Im Grundsatz ist es zutreffend, dass auch die Entscheidungsbefugnisse des Richters in dem Vorführungstermin vor dem Richter des nächsten Amtsgerichts gem. § 115a StPO auf einen engen Zuständigkeitsrahmen begrenzt sind, weil er keine Aktenkenntnis hat und mit der Sache nicht vertraut ist (vgl. KK-StPO/Graf, 9. Aufl. 2023, StPO § 115a Rn. 4). Insbesondere ist er grundsätzlich auch nicht befugt, selbst den Haftbefehl aufzuheben oder außer Vollzug zu setzen (vgl. OLG Frankfurt a. M. NStZ 1988, 471). Erhebt der Beschuldigte jedoch Einwendungen gegen den Haftbefehl oder gegen den Vollzug, die nicht offensichtlich unbegründet sind, oder hat der Richter Bedenken gegen die Aufrechterhaltung des Haftbefehls, so hat er den zuständigen Richter und die zuständige Staatsanwaltschaft unverzüglich zu unterrichten und eine Entscheidung herbeizuführen (vgl. hierzu BGH, Urt. v. 05.12.1996 – 1 StR 376/96, NJW 1997, 1452). Ausnahmen von der beschränkten Entscheidungskompetenz des Richters am nächsten Amtsgericht werden ferner zugelassen, wenn der Beschuldigte erkennbar haftunfähig ist (LG Frankfurt a. M. StV 1985, 464) oder wenn der Tatverdacht zweifelsfrei nicht besteht und die Aufrechterhaltung des Haftbefehls schlechthin unvertretbar wäre (Meyer-Goßner/Schmitt/Schmitt Rn. 6; Löwe/Rosenberg/Lind Rn. 20; Schröder StV 2005, 241).“
M.E. geht das LG hier zutreffend davon aus, dass auch das Tätigwerden in einem Vorführtermin nach § 115a StPO zur Vernehmungsterminsgebühr führt. Das ist/war, soweit ersichtlich, in veröffentlichten Entscheidungen bisher nicht entschieden. Die vom LG angeführte Entscheidungen KG AGS 2007, 241 und StraFo 2006, 472 betreffen nämlich nicht Vorführtermine nach § 115a StPO, sondern die nach § 115 StPO. Zu Recht nimmt das LG aber an, dass auch diese Termine von Nr. 4102 Nr. 3 VV RVG erfasst werden. Das folgt allein schon aus dem Wortlaut der Vorschrift, der die Anwendung auf diese Termine nicht ausschließt. Etwas anderes folgt auch nicht aus einer (angeblichen) Beschränkung der Entscheidungsbefugnis des Ermittlungsrichters. Denn der kann – wenn auch ggf. in Absprache – mit dem Richter des zuständigen AG über die Fortdauer der Untersuchungshaft entscheiden. Also kann darüber auch „verhandelt“ werden und müssen die entsprechenden Tätigkeiten des (Pflicht)Verteidigers honoriert werden.

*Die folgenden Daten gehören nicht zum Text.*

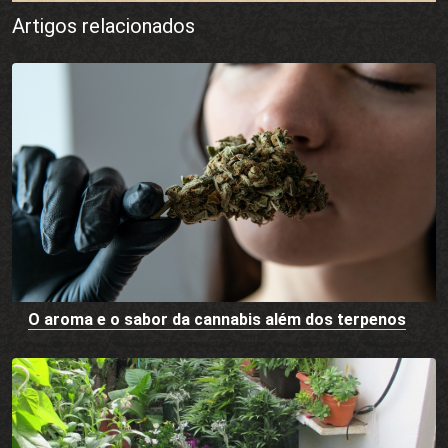
Artigos relacionados
O aroma e o sabor da cannabis além dos terpenos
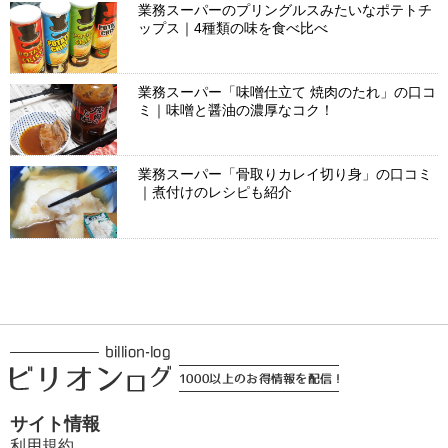
業務スーパーのプリングルスみたいなポテトチ
ップス｜4種類の味を食べ比べ
業務スーパー「味噌仕立て 焼肉のたれ」の口コ
ミ｜味噌と醤油の濃厚なコク！
業務スーパー「骨取りカレイ切り身」の口コミ
｜煮付けのレシピも紹介
サイト情報
利用規約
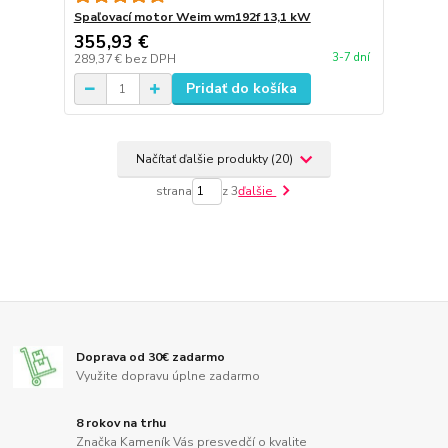
Spaľovací motor Weim wm192f 13,1 kW
355,93 €
3-7 dní
289,37 €
bez DPH
Pridať do košíka
Načítať ďalšie produkty (20)
strana
z 3
ďalšie
Doprava od 30€ zadarmo
Využite dopravu úplne zadarmo
8 rokov na trhu
Značka Kameník Vás presvedčí o kvalite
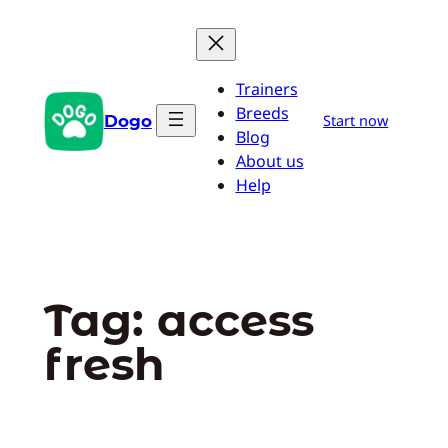
Pular
para
o
Trainers
conteúdo
Breeds
Dogo
Start now
Blog
About us
Help
Tag:
access
fresh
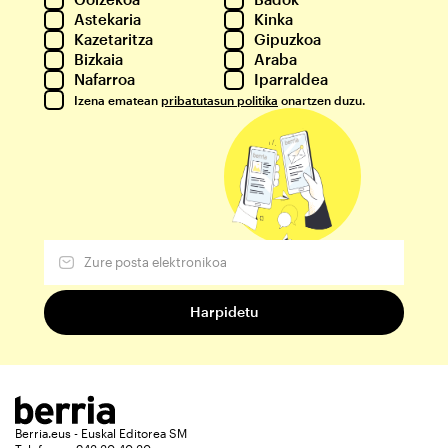
Astekaria
Kinka
Kazetaritza
Gipuzkoa
Bizkaia
Araba
Nafarroa
Iparraldea
Izena ematean
pribatutasun politika
onartzen duzu.
Berria.eus - Euskal Editorea SM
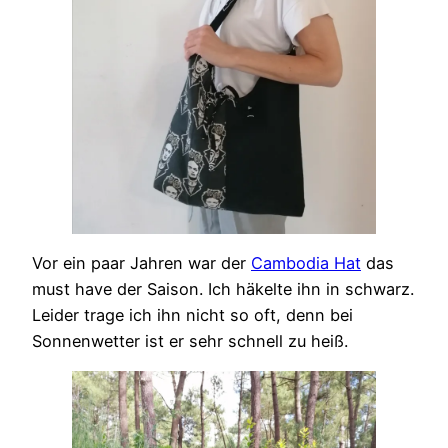
Vor ein paar Jahren war der
Cambodia Hat
das
must have der Saison. Ich häkelte ihn in schwarz.
Leider trage ich ihn nicht so oft, denn bei
Sonnenwetter ist er sehr schnell zu heiß.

Im Übrigen: Es wäre schön, wenn an Landgerichten in solchen Fragen eine einheitliche Auffassung vertreten würde und nicht, wie es offenbar im LG-Bezirk Frankfurt am Main der Fall ist, die eine Kammer eine Gebühr festsetzt, die andere sie hingegen verweigert. Das führt nicht nur bei den (nachgeordneten) Amtsgerichten zu Unsicherheit, sondern auch bei den Verteidigern und damit letztlich auch zu – unnötigen – Rechtsmitteln. Und auch Bezirksrevisoren wären dann nicht „verwirrt“ und würden nicht zunächst keine Einwände gegen Festsetzungen erheben, um dann anschließend doch Rechtsmittel einzulegen. Manchmal erscheint mir die immer wieder beklagte „Überlastung der Justiz“ auch hausgemacht zu sein.